Happy to, I have an Atlas 618 with a three-phase motor (1750rpms max) being run by a VFD, new lead screw and half nut and rear gear along with other small parts. It runs really well. I was asking about a Myford and have decided to look for the "Super 7" in addition to my Atlas. I am interested in both the MT Collets and the Collet Chuck. Which ever gives me the largest hole, and the most options.


dfwcnc,

It might be well, since no one else has mentioned this, to back up and say that what kind of collets are practical for use depends upon what size of machine you have or expect to have. Second, a collet chuck is a relatively complicated widget that attaches to the spindle in the same manner as any other chuck and generally is tightened with a T-handle wrench. Everything else is more commonly called a collet closer (except with MT collets which fit the native spindle taper and only require a drawbar) and are either lever and drawtube or handwheel and drawtube actuated. So what machine are we talking about? Several threads ago, you mentioned having an Atlas 618 but asked about a Myford.

Robert D.

That looks nice. I wonder if those would work on an Atlas?

5C collets aren't limited by when can fit through the collet. You can get clutch collets up to 6" in diameter for large shallow items.

View attachment 48217

You can also take these and machine square or offset parts in the mill to hold them in the lathe.
They also make collets for holding on to the ID of parts.

You can also use them on the tool post of your lathe to hold endmills Like I did here:

View attachment 48218

5C collets are very versatile. These are just some of the things you can do with them.

Gary
 
Excellent. Can you link me??

QUOTE]

http://www.shars.com/products/view/856/5quot_5C_Collet_Chuck

Also look at eBay for seller "Discount Machine" -same company (Shars) and they often sell the chuck for $175. Mine is several years old and the overall price was lower then. Search eBay and you'll see plenty in the $175-200 price range.


BTW: On a 618, you might be better off with a 4" chuck. Both hold 5C collets and a 4" is probably a better size for that machine. Shars only sells 5". 4" tend to cost more.


Ray
 
That looks nice. I wonder if those would work on an Atlas?

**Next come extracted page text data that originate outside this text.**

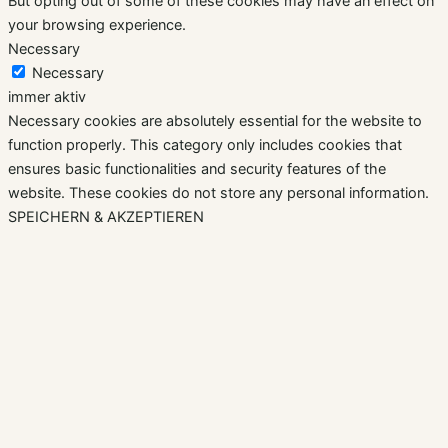
But opting out of some of these cookies may have an effect on
your browsing experience.
Necessary
Necessary
immer aktiv
Necessary cookies are absolutely essential for the website to
function properly. This category only includes cookies that
ensures basic functionalities and security features of the
website. These cookies do not store any personal information.
SPEICHERN & AKZEPTIEREN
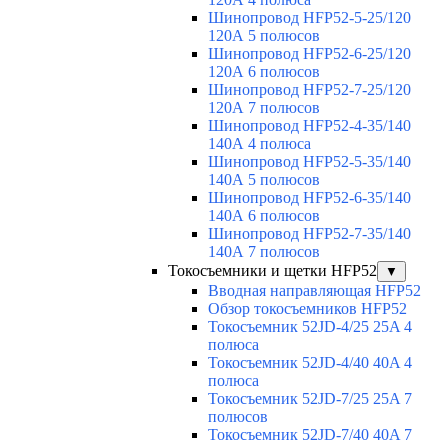
Шинопровод HFP52-5-25/120
120А 5 полюсов
Шинопровод HFP52-6-25/120
120А 6 полюсов
Шинопровод HFP52-7-25/120
120А 7 полюсов
Шинопровод HFP52-4-35/140
140А 4 полюса
Шинопровод HFP52-5-35/140
140А 5 полюсов
Шинопровод HFP52-6-35/140
140А 6 полюсов
Шинопровод HFP52-7-35/140
140А 7 полюсов
Токосъемники и щетки HFP52
▼
Вводная направляющая HFP52
Обзор токосъемников HFP52
Токосъемник 52JD-4/25 25A 4
полюса
Токосъемник 52JD-4/40 40A 4
полюса
Токосъемник 52JD-7/25 25A 7
полюсов
Токосъемник 52JD-7/40 40A 7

I had a 5C collet chuck on my Atlas.

You can see it on the bottom shelf on the left next to the milling attachment. You can also see my 3AT collets on the shelf under the lathe bed.

001Small.jpg

001Small.jpg
 
I'll cast a vote for ER collets. You can make your own ER collet chuck on your lathe. That was the first semi-complicated thing I made. It's also good experience requiring internal and external threading and taper turning. It's really not that difficult if you take your time with it.

To me the advantage of the ER collets is they allow long stock to pass thru the collet and spindle.

Just something else to ponder.

Steve
 
+1 on the er collets. I made an ER40 collet chuck for my craftsman 12" lathe. Er32 would probly be fine for a 6". ER collets have a little wider range than outhers and alot more clamping force as thay stay parallel to the work piece.
 
Are the ER type suitable for holding endmills?

Ray

+1 on the er collets. I made an ER40 collet chuck for my craftsman 12" lathe. Er32 would probly be fine for a 6". ER collets have a little wider range than outhers and alot more clamping force as thay stay parallel to the work piece.
 
Ray,

Good question. The one drawback to the ER collets is that they really need whatever they're holding to be the full length of the collet for "maximum" holding strength. So it kind of depends on the length of the end mill. Having said that, I have used my ER-40 with end mills on my lathe on aluminum several times. Haven't tried it on steel but I think it would be fine light cuts - which you probably want when milling on a lathe anyway.

When I do light milling on my mini lathe, I use a shop made end mill holder with a set screw to prevent any slippage.